Par ailleurs, nous soutenons la volonté de ce gouvernement de créer des réseaux stratégiques à l’échelle de la province qui permettraient aux entreprises de s’associer de nouvelles façons pour tirer parti de coûts de production plus faibles pour les aider à exporter et faire de la recherche et développement.

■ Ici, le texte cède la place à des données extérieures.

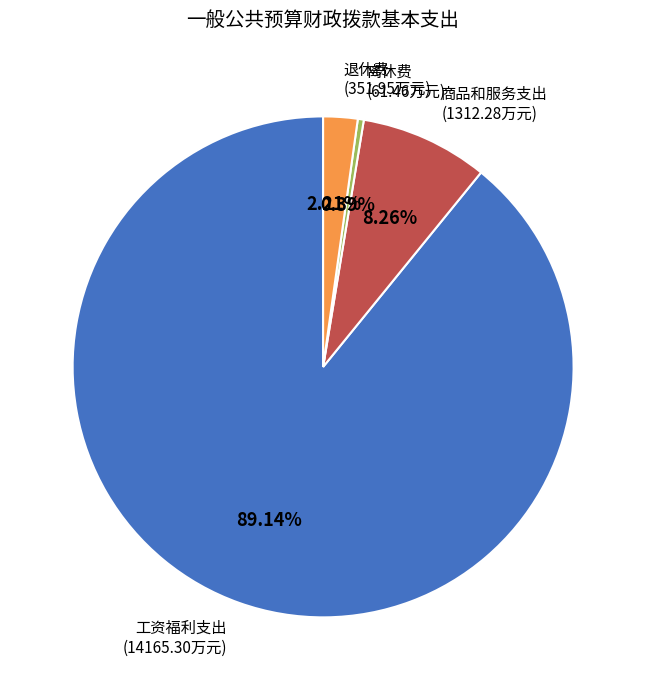

Is there any slice that represents more than half of the pie?

Yes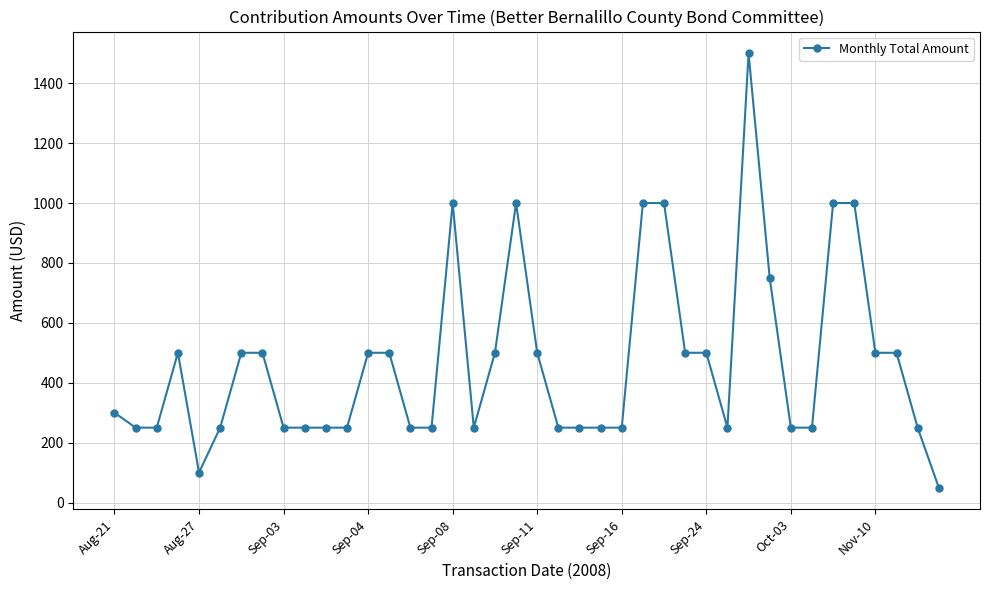

What is the maximum value shown in the chart?

1500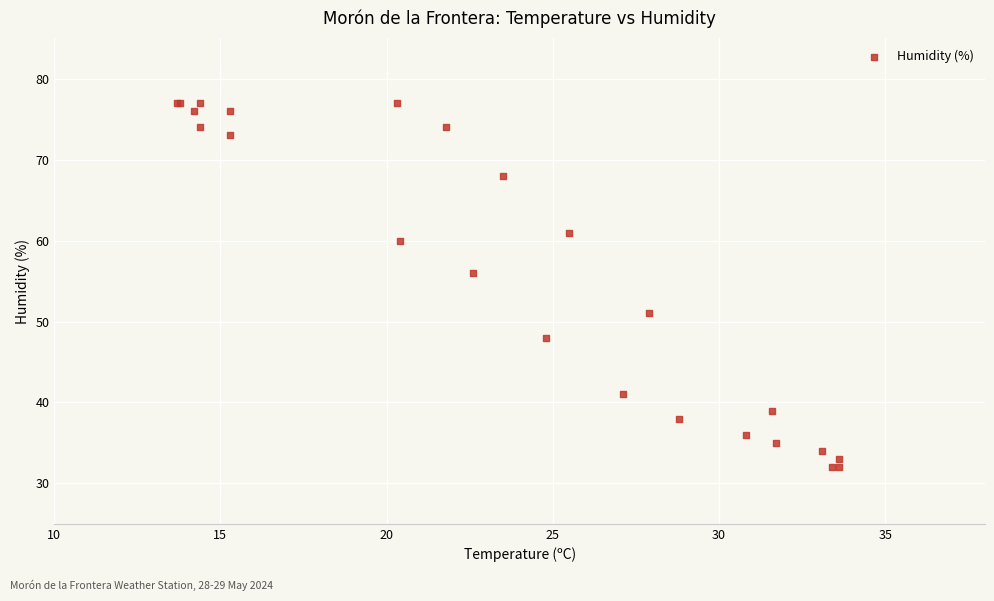

What Y value in the scatter plot is closest to 54?

56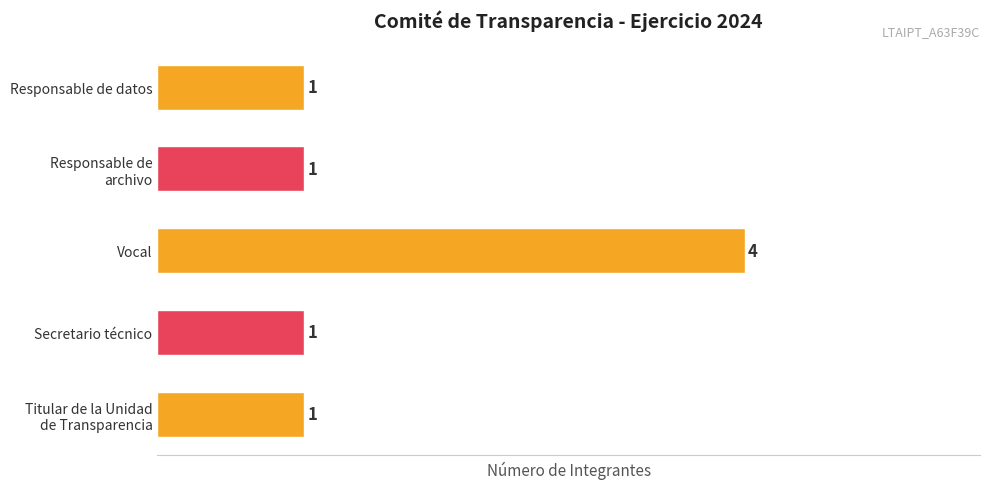

What is the difference between the maximum and minimum values?

3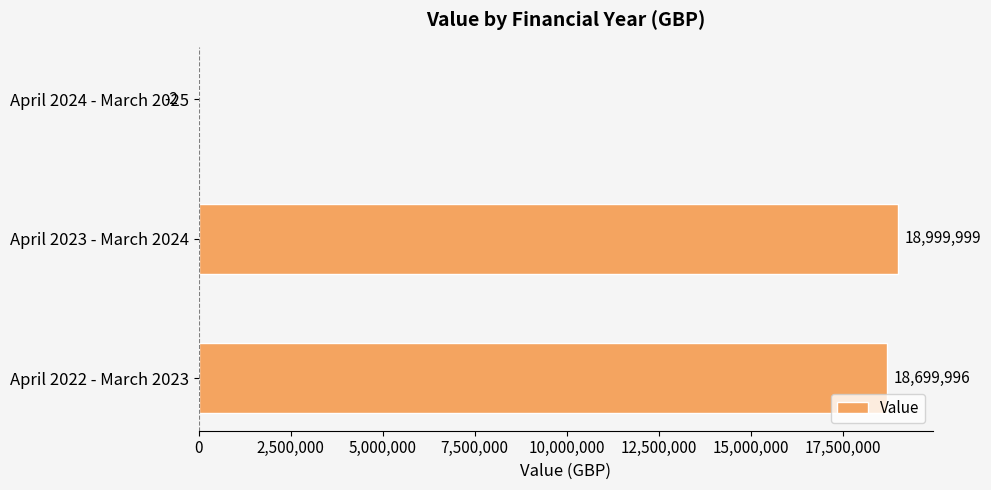

True or false: the data shows 6677968 at April 2023 - March 2024.

False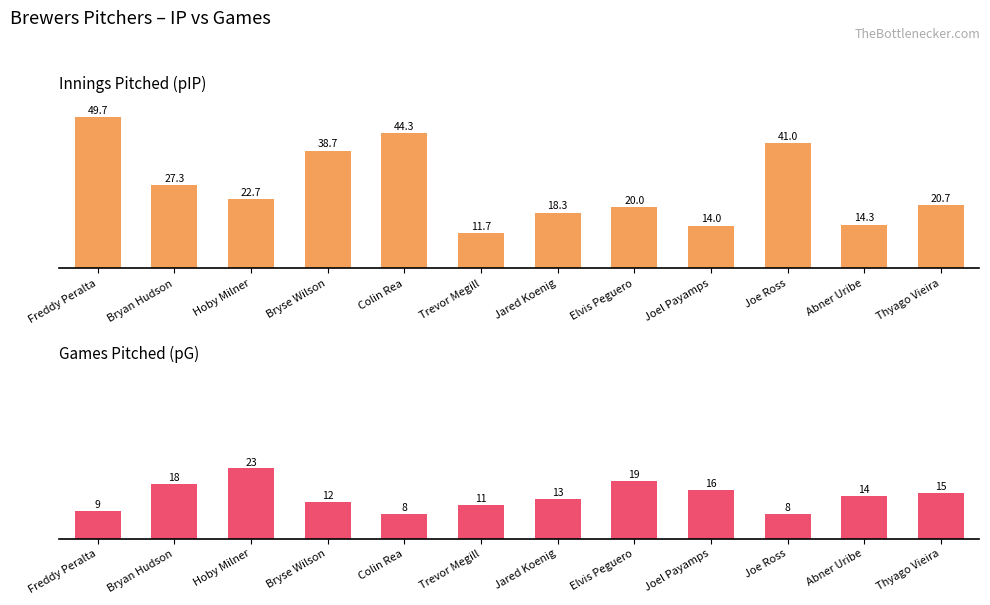

What is the average value of the pG series?

13.8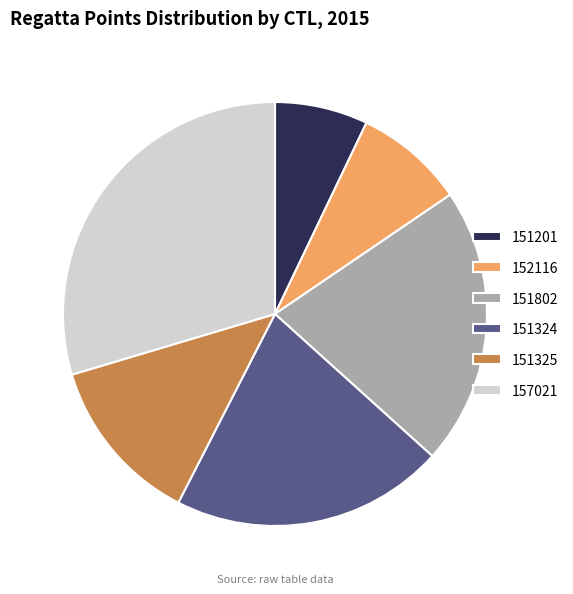

Does 151325 represent more than half of the total?

No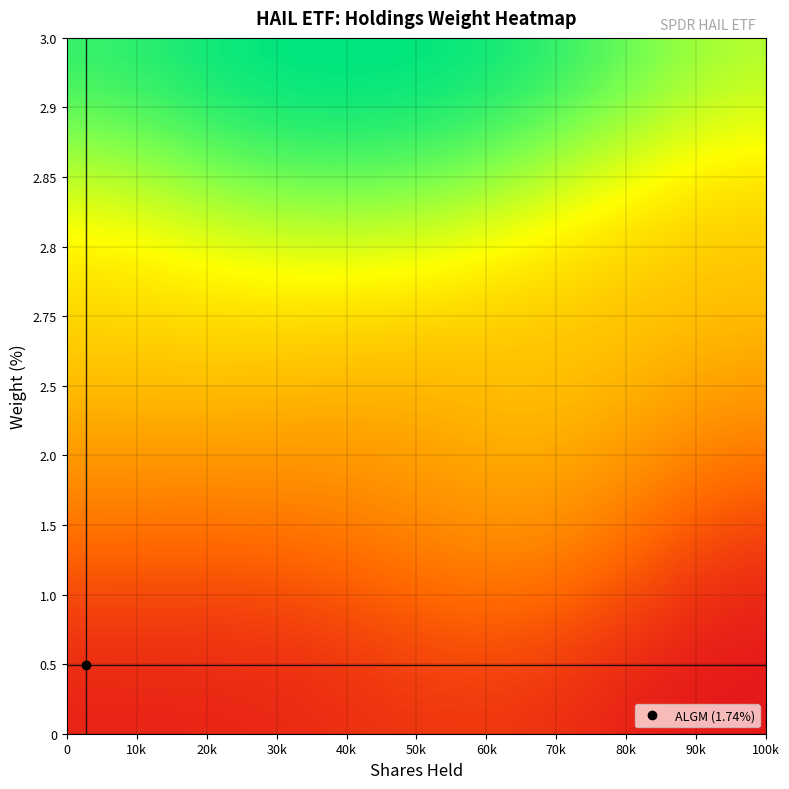

What is the maximum value shown in the chart?

3.0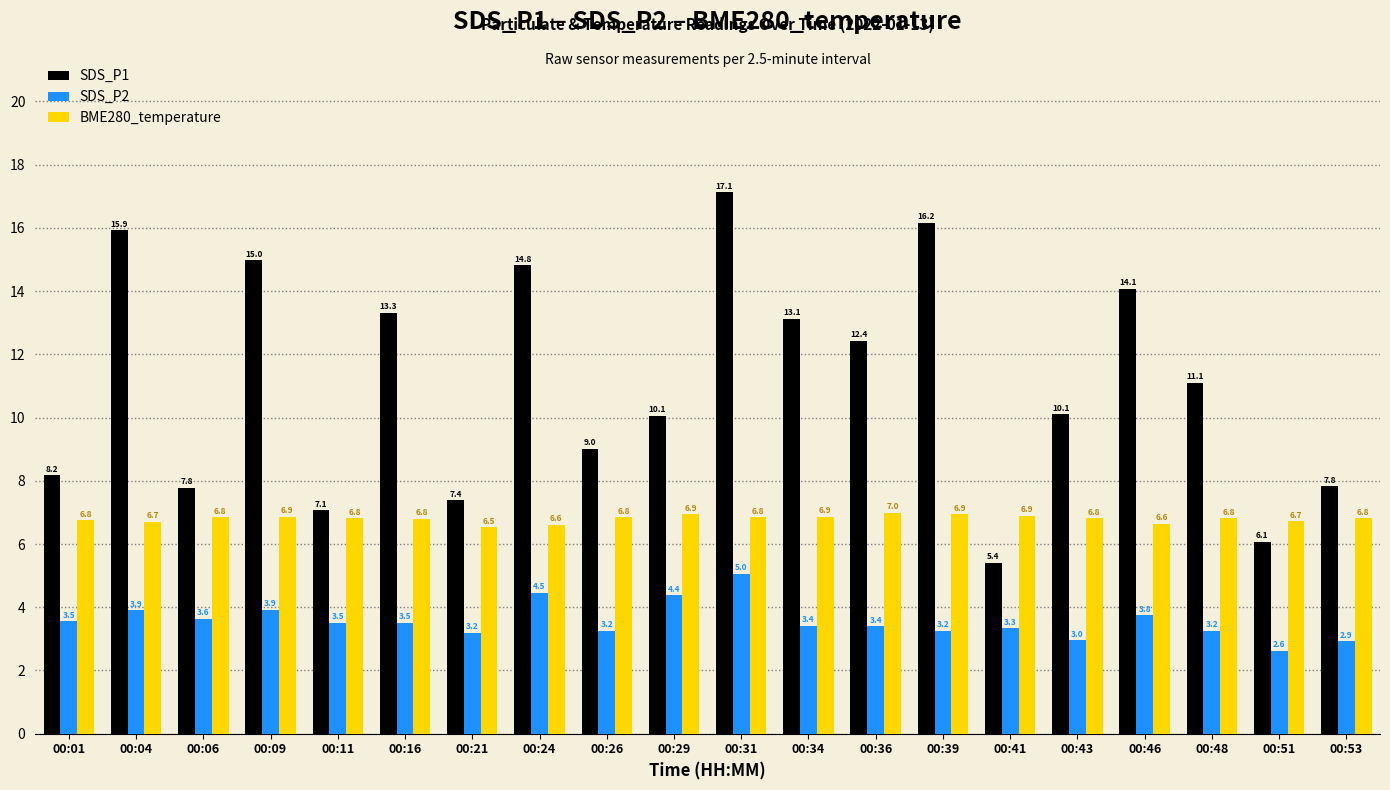

Rank the series by their maximum value, from lowest to highest.

SDS_P2, BME280_temperature, SDS_P1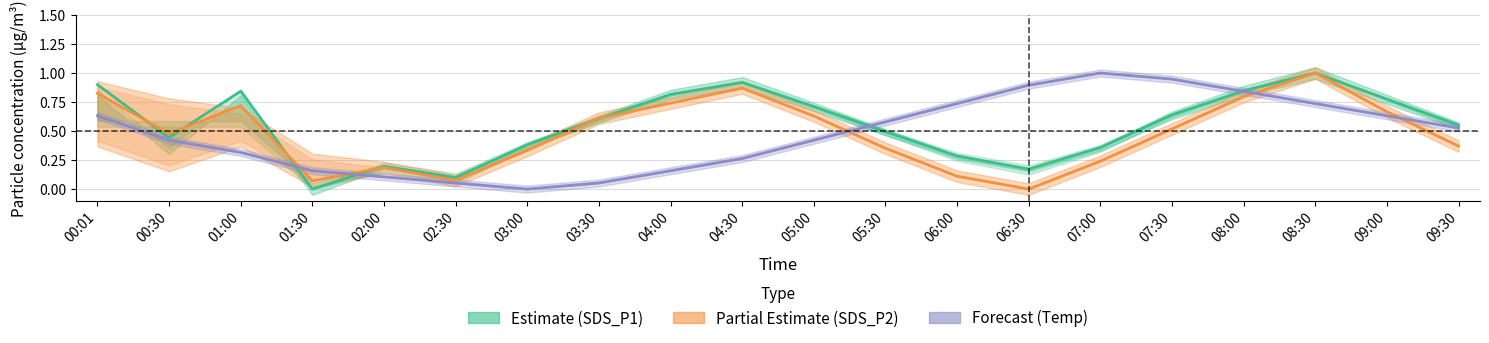

At 06:30, list the series in order from largest to smallest.

Temp (Forecast), SDS_P1 (Estimate), SDS_P2 (Partial)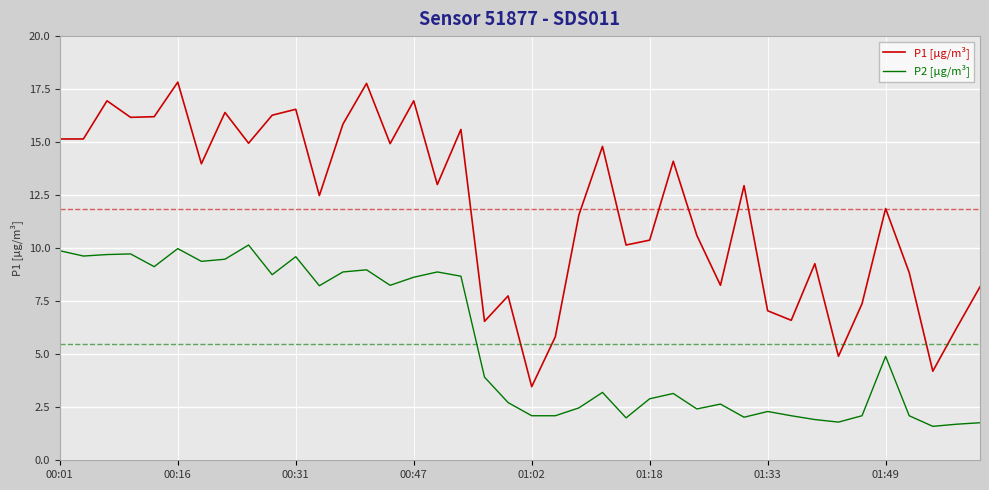

Which series has the largest range (max minus min)?

P1 [µg/m³]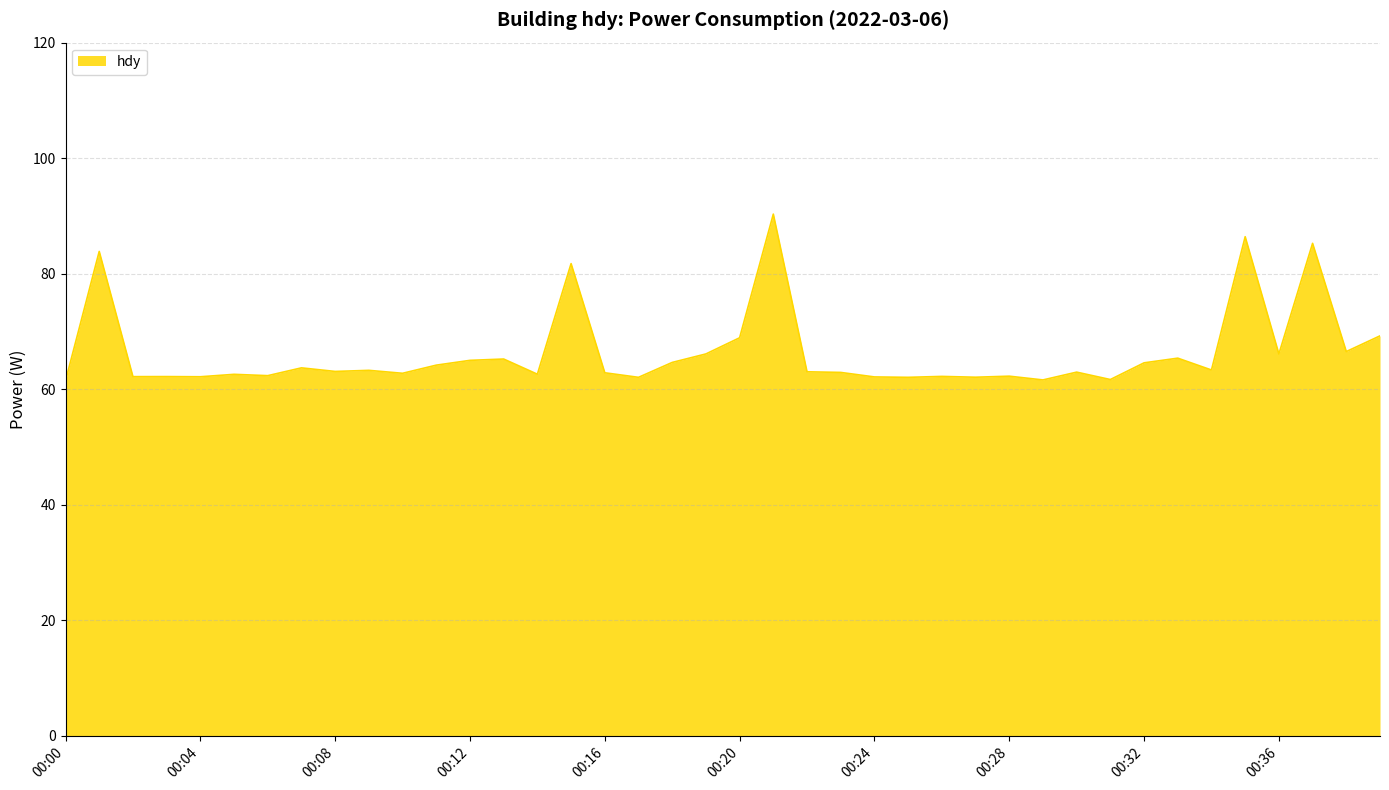

What is the difference between the maximum and minimum values?

28.9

Somme toute, ce discours s’avère positif pour la communauté d’affaires et nous y retrouvons un grand nombre des revendications présentées à ce gouvernement par le CÉNB depuis plus d’un an. Le budget provincial déposé bientôt en mars formera la prochaine étape et, d’ici là, nous allons consulter nos membres pour connaître leurs demandes et les communiquer auprès du Ministre des finances. En ce début d’année 2020, le gouvernement provincial semble être lancé sur la bonne voie en choisissant la croissance pour soutenir notre secteur privé.

Thomas Raffy
Président-directeur général
Conseil économique du Nouveau-Brunswick inc.